Data to use:
================================
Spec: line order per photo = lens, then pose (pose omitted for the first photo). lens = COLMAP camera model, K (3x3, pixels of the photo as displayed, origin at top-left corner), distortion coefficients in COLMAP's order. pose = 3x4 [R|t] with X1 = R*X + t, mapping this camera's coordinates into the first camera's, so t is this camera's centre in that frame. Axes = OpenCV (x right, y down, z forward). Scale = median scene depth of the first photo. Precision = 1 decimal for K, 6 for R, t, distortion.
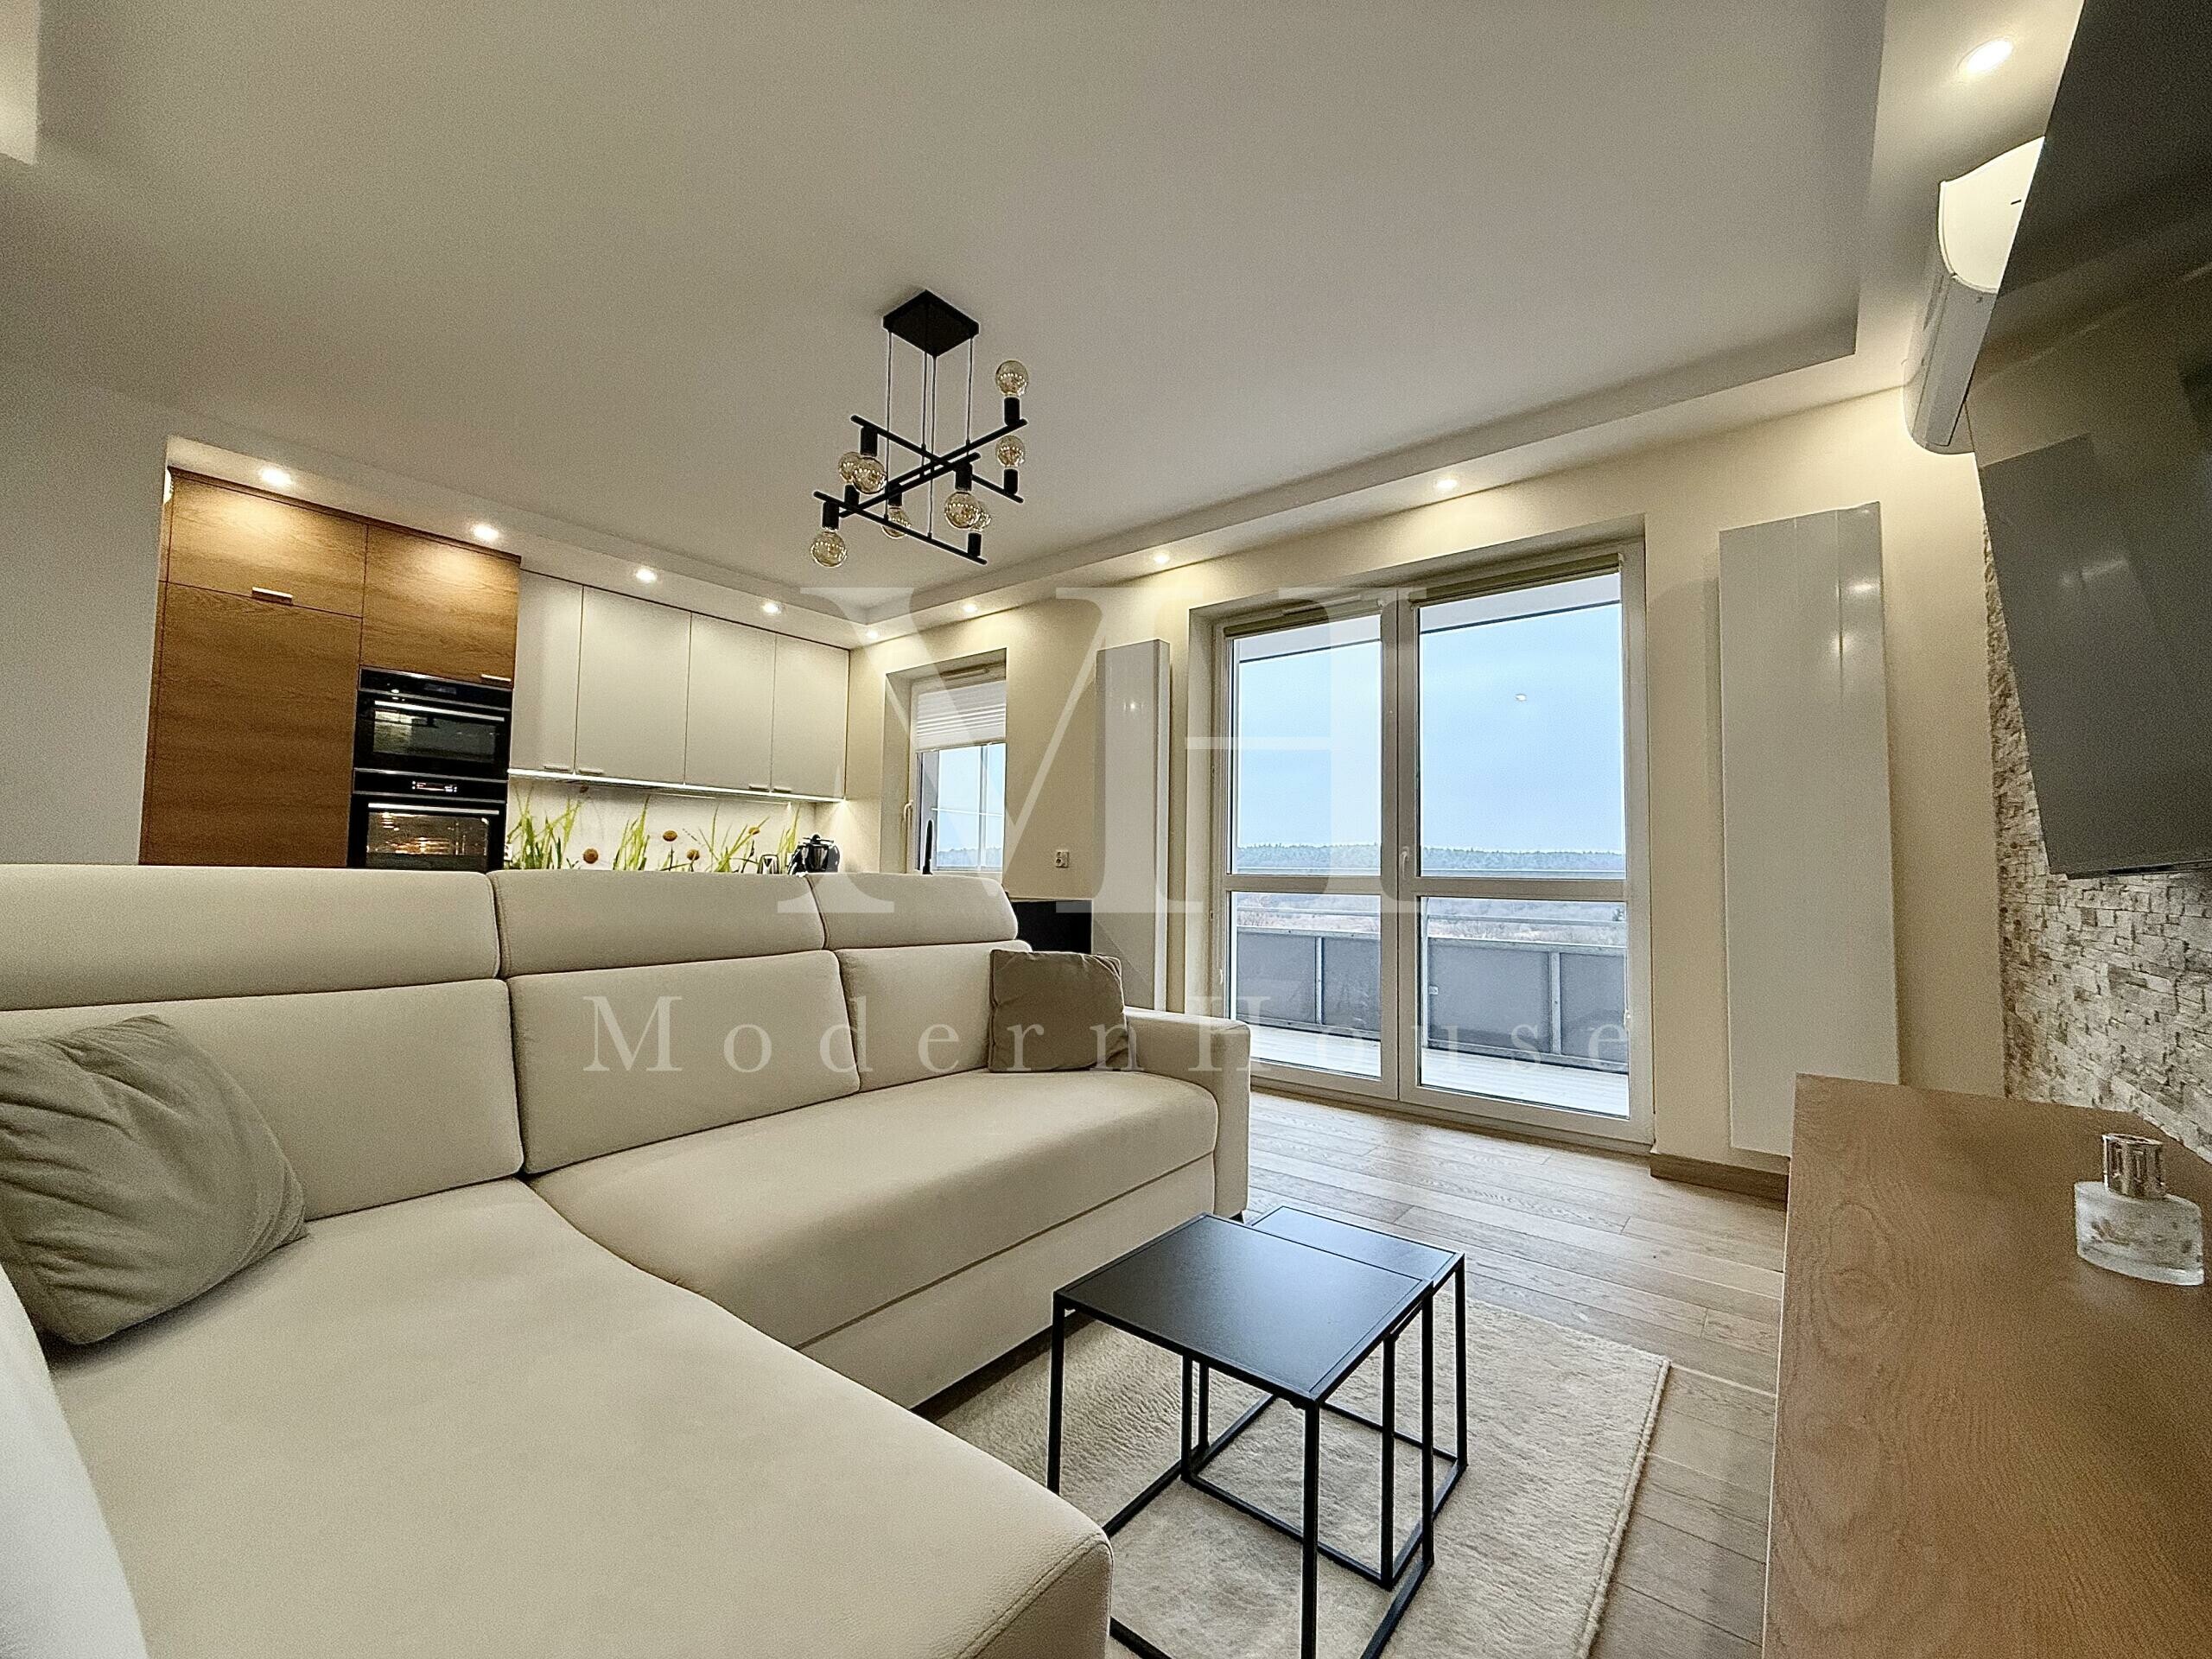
================================
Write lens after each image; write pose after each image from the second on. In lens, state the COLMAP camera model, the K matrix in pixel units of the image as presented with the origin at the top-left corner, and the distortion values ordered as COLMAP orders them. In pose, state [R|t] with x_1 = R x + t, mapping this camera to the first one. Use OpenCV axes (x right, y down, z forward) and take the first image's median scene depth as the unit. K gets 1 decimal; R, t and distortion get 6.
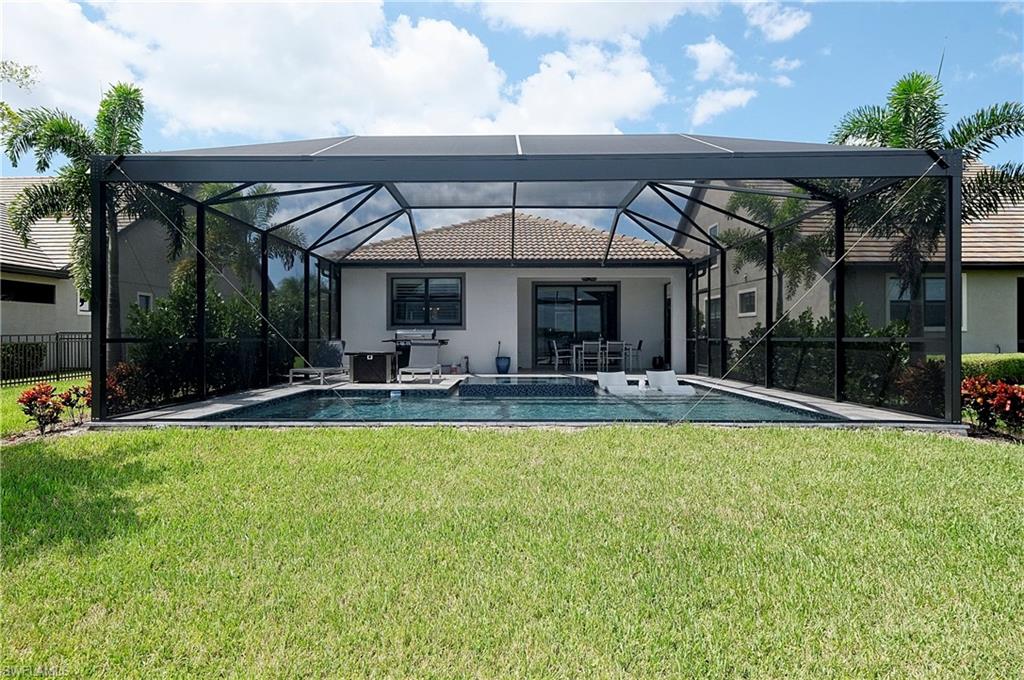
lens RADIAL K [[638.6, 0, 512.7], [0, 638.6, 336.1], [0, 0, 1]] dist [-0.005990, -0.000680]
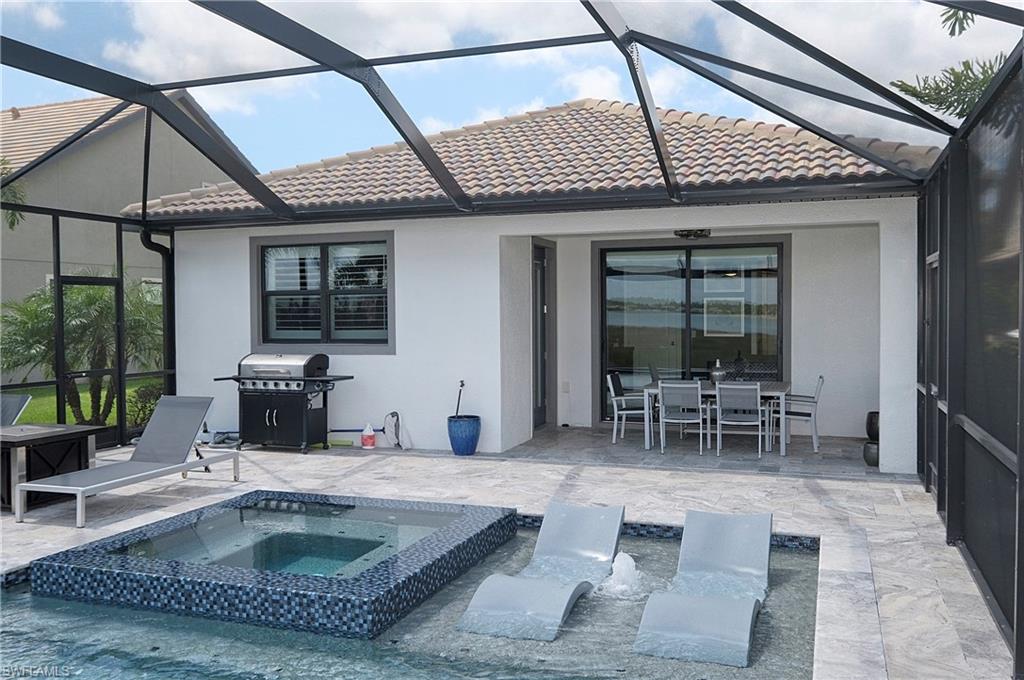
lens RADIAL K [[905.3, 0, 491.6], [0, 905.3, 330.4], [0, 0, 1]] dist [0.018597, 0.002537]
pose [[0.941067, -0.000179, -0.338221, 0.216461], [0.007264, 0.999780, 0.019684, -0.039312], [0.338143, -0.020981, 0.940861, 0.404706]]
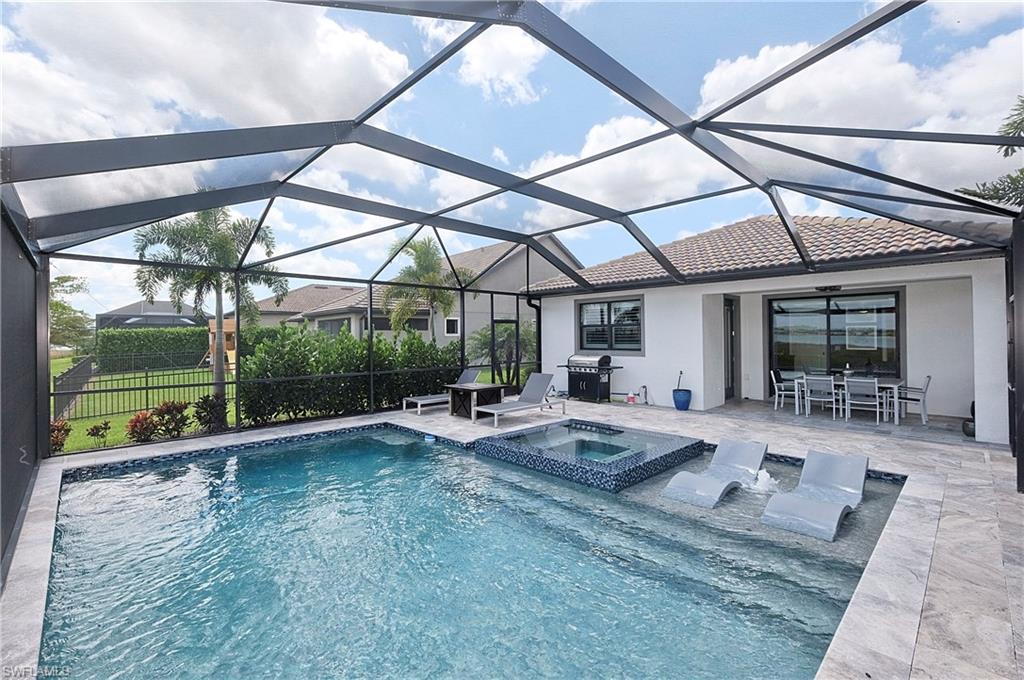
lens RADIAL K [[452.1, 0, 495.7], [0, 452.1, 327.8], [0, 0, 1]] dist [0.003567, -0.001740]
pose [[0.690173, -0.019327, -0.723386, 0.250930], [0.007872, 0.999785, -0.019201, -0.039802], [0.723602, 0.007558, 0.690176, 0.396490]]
================================
Exercise prompt: Convert the rows from the line with "Write lens after" up to and including the line with "0.007558, 0.690176, 0.396490]]" into a two-column CSV with the columns text and answer, one CSV line for each row's text and its answer. Put each value in a single quoted field, turn line breaks into spaces, and leave the pictures out.

Solution to this problem:
text,answer
"Write lens after each image; write pose after each image from the second on. In lens, state the COLMAP camera model, the K matrix in pixel units of the image as presented with the origin at the top-left corner, and the distortion values ordered as COLMAP orders them. In pose, state [R|t] with x_1 = R x + t, mapping this camera to the first one. Use OpenCV axes (x right, y down, z forward) and take the first image's median scene depth as the unit. K gets 1 decimal; R, t and distortion get 6.","lens RADIAL K [[638.6, 0, 512.7], [0, 638.6, 336.1], [0, 0, 1]] dist [-0.005990, -0.000680] lens RADIAL K [[905.3, 0, 491.6], [0, 905.3, 330.4], [0, 0, 1]] dist [0.018597, 0.002537] pose [[0.941067, -0.000179, -0.338221, 0.216461], [0.007264, 0.999780, 0.019684, -0.039312], [0.338143, -0.020981, 0.940861, 0.404706]] lens RADIAL K [[452.1, 0, 495.7], [0, 452.1, 327.8], [0, 0, 1]] dist [0.003567, -0.001740] pose [[0.690173, -0.019327, -0.723386, 0.250930], [0.007872, 0.999785, -0.019201, -0.039802], [0.723602, 0.007558, 0.690176, 0.396490]]"